Write out every entry, unchanged. Skip any picture.
-=-=-
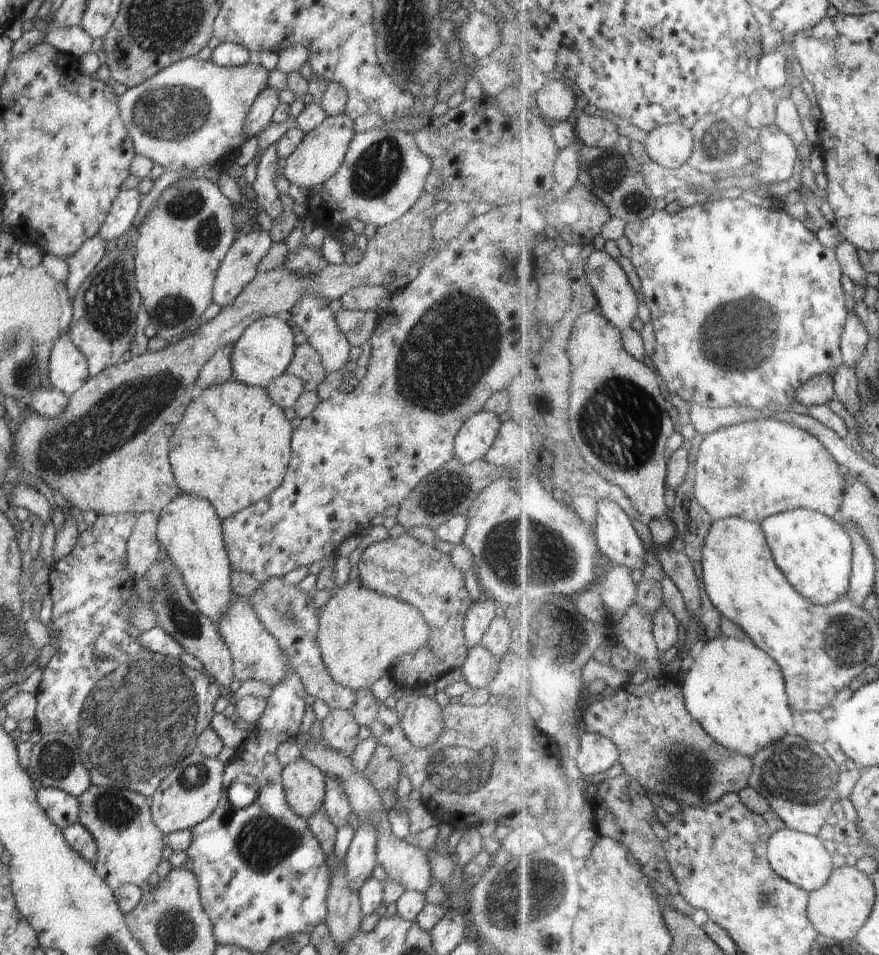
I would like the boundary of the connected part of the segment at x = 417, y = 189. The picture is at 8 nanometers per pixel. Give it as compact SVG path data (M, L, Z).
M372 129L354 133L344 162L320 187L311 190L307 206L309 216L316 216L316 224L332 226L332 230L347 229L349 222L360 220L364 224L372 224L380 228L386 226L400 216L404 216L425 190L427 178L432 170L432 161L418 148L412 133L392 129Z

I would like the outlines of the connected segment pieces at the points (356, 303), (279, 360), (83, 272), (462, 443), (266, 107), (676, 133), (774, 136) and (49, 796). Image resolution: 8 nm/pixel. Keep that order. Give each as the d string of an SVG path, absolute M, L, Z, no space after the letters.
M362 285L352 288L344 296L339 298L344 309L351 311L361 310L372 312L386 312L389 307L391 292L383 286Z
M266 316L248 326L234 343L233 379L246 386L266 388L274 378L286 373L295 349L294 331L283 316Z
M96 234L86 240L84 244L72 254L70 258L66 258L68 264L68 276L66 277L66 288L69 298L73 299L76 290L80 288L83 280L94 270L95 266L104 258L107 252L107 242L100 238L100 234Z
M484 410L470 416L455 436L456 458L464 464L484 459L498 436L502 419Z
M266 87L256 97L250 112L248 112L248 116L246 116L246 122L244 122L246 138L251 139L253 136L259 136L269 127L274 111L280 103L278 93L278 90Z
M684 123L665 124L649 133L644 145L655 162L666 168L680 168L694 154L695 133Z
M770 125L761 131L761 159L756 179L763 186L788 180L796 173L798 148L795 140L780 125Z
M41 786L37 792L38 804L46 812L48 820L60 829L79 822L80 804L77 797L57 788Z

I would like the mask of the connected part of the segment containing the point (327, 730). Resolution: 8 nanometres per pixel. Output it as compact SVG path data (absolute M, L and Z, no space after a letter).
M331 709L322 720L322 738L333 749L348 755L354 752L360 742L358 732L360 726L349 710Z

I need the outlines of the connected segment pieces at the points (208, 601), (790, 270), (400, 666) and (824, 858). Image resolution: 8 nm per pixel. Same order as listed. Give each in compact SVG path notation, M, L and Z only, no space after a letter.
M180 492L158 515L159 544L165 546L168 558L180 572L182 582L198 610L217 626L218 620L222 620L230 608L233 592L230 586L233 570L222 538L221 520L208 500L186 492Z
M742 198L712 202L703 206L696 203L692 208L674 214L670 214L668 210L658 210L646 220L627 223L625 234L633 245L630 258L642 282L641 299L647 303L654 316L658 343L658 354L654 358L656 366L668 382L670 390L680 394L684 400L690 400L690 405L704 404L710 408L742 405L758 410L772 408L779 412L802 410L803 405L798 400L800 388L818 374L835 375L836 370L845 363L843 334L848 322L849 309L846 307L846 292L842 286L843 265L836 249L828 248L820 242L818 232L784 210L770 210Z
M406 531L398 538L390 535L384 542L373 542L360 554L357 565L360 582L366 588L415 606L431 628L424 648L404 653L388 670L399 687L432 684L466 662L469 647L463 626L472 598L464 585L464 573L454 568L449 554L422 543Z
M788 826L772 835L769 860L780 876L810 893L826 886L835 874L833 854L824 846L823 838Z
-=-=-
- [Written answer]
I would like the boundary of the connected part of the segment at x = 417, y = 189. The picture is at 8 nanometers per pixel. Give it as compact SVG path data (M, L, Z).
M372 129L354 133L344 162L320 187L311 190L307 206L309 216L316 216L316 224L332 226L332 230L347 229L349 222L360 220L364 224L372 224L380 228L386 226L400 216L404 216L425 190L427 178L432 170L432 161L418 148L412 133L392 129Z

I would like the outlines of the connected segment pieces at the points (356, 303), (279, 360), (83, 272), (462, 443), (266, 107), (676, 133), (774, 136) and (49, 796). Image resolution: 8 nm/pixel. Keep that order. Give each as the d string of an SVG path, absolute M, L, Z, no space after the letters.
M362 285L352 288L344 296L339 298L344 309L351 311L361 310L372 312L386 312L389 307L391 292L383 286Z
M266 316L248 326L234 343L233 379L246 386L266 388L274 378L286 373L295 349L294 331L283 316Z
M96 234L86 240L84 244L72 254L70 258L66 258L68 264L68 276L66 277L66 288L69 298L73 299L76 290L80 288L83 280L94 270L95 266L104 258L107 252L107 242L100 238L100 234Z
M484 410L470 416L455 436L456 458L464 464L484 459L498 436L502 419Z
M266 87L256 97L250 112L248 112L248 116L246 116L246 122L244 122L246 138L251 139L253 136L259 136L269 127L274 111L280 103L278 93L278 90Z
M684 123L665 124L649 133L644 145L655 162L666 168L680 168L694 154L695 133Z
M770 125L761 131L761 159L756 179L763 186L788 180L796 173L798 148L795 140L780 125Z
M41 786L37 792L38 804L46 812L48 820L60 829L79 822L80 804L77 797L57 788Z

I would like the mask of the connected part of the segment containing the point (327, 730). Resolution: 8 nanometres per pixel. Output it as compact SVG path data (absolute M, L and Z, no space after a letter).
M331 709L322 720L322 738L333 749L348 755L354 752L360 742L358 732L360 726L349 710Z

I need the outlines of the connected segment pieces at the points (208, 601), (790, 270), (400, 666) and (824, 858). Image resolution: 8 nm per pixel. Same order as listed. Give each in compact SVG path notation, M, L and Z only, no space after a letter.
M180 492L158 515L159 544L165 546L168 558L180 572L182 582L198 610L217 626L218 620L222 620L230 608L233 592L230 586L233 570L222 538L221 520L208 500L186 492Z
M742 198L712 202L703 206L696 203L692 208L674 214L670 214L668 210L658 210L646 220L627 223L625 234L633 245L630 258L642 282L641 299L647 303L654 316L658 343L658 354L654 358L656 366L668 382L670 390L680 394L684 400L690 400L690 405L704 404L710 408L742 405L758 410L772 408L779 412L802 410L803 405L798 400L800 388L818 374L835 375L836 370L845 363L843 334L848 322L849 309L846 307L846 292L842 286L843 265L836 249L828 248L820 242L818 232L784 210L770 210Z
M406 531L398 538L390 535L384 542L373 542L360 554L357 565L360 582L366 588L415 606L431 628L424 648L404 653L388 670L399 687L432 684L466 662L469 647L463 626L472 598L464 585L464 573L454 568L449 554L422 543Z
M788 826L772 835L769 860L780 876L810 893L826 886L835 874L833 854L824 846L823 838Z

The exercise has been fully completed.